Exercise: Word for word, transcribe every line below.

Given information:
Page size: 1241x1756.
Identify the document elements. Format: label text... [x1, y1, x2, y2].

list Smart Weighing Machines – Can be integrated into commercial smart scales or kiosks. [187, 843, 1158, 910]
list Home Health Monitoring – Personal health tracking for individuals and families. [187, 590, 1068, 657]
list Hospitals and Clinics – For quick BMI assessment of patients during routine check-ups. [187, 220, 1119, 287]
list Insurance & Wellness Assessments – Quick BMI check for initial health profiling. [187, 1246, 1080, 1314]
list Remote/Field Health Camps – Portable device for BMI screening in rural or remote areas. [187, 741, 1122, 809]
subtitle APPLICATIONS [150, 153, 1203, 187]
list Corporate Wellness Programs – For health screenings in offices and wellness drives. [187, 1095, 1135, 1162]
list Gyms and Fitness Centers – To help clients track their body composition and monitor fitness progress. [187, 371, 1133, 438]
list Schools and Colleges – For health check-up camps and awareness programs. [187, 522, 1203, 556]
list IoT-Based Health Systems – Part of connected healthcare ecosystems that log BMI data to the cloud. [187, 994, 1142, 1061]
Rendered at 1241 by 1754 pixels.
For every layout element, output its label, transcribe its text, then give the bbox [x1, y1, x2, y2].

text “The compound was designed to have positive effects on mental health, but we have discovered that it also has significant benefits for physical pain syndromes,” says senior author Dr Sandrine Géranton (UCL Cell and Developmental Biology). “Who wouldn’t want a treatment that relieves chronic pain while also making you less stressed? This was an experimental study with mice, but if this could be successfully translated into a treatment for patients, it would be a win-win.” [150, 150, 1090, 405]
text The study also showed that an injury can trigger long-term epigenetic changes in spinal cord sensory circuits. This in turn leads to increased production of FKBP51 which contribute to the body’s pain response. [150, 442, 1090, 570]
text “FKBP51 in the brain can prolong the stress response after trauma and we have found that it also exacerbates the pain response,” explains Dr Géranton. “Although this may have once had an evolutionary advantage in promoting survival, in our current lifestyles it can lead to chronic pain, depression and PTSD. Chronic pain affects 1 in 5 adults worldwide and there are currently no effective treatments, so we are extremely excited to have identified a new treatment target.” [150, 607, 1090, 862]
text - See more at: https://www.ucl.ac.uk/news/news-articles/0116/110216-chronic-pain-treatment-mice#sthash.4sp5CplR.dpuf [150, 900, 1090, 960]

Response box:
Page size: 1241x1756.
Identify the document elements. Format: label text... [x1, y1, x2, y2].

list Smart Weighing Machines – Can be integrated into commercial smart scales or kiosks. [187, 843, 1158, 910]
list Home Health Monitoring – Personal health tracking for individuals and families. [187, 590, 1068, 657]
list Hospitals and Clinics – For quick BMI assessment of patients during routine check-ups. [187, 220, 1119, 287]
list Insurance & Wellness Assessments – Quick BMI check for initial health profiling. [187, 1246, 1080, 1314]
list Remote/Field Health Camps – Portable device for BMI screening in rural or remote areas. [187, 741, 1122, 809]
subtitle APPLICATIONS [150, 153, 1203, 187]
list Corporate Wellness Programs – For health screenings in offices and wellness drives. [187, 1095, 1135, 1162]
list Gyms and Fitness Centers – To help clients track their body composition and monitor fitness progress. [187, 371, 1133, 438]
list Schools and Colleges – For health check-up camps and awareness programs. [187, 522, 1203, 556]
list IoT-Based Health Systems – Part of connected healthcare ecosystems that log BMI data to the cloud. [187, 994, 1142, 1061]
Rendered at 1241 by 1754 pixels.
For every layout element, output its label, transcribe its text, then give the bbox [x1, y1, x2, y2].

text “The compound was designed to have positive effects on mental health, but we have discovered that it also has significant benefits for physical pain syndromes,” says senior author Dr Sandrine Géranton (UCL Cell and Developmental Biology). “Who wouldn’t want a treatment that relieves chronic pain while also making you less stressed? This was an experimental study with mice, but if this could be successfully translated into a treatment for patients, it would be a win-win.” [150, 150, 1090, 405]
text The study also showed that an injury can trigger long-term epigenetic changes in spinal cord sensory circuits. This in turn leads to increased production of FKBP51 which contribute to the body’s pain response. [150, 442, 1090, 570]
text “FKBP51 in the brain can prolong the stress response after trauma and we have found that it also exacerbates the pain response,” explains Dr Géranton. “Although this may have once had an evolutionary advantage in promoting survival, in our current lifestyles it can lead to chronic pain, depression and PTSD. Chronic pain affects 1 in 5 adults worldwide and there are currently no effective treatments, so we are extremely excited to have identified a new treatment target.” [150, 607, 1090, 862]
text - See more at: https://www.ucl.ac.uk/news/news-articles/0116/110216-chronic-pain-treatment-mice#sthash.4sp5CplR.dpuf [150, 900, 1090, 960]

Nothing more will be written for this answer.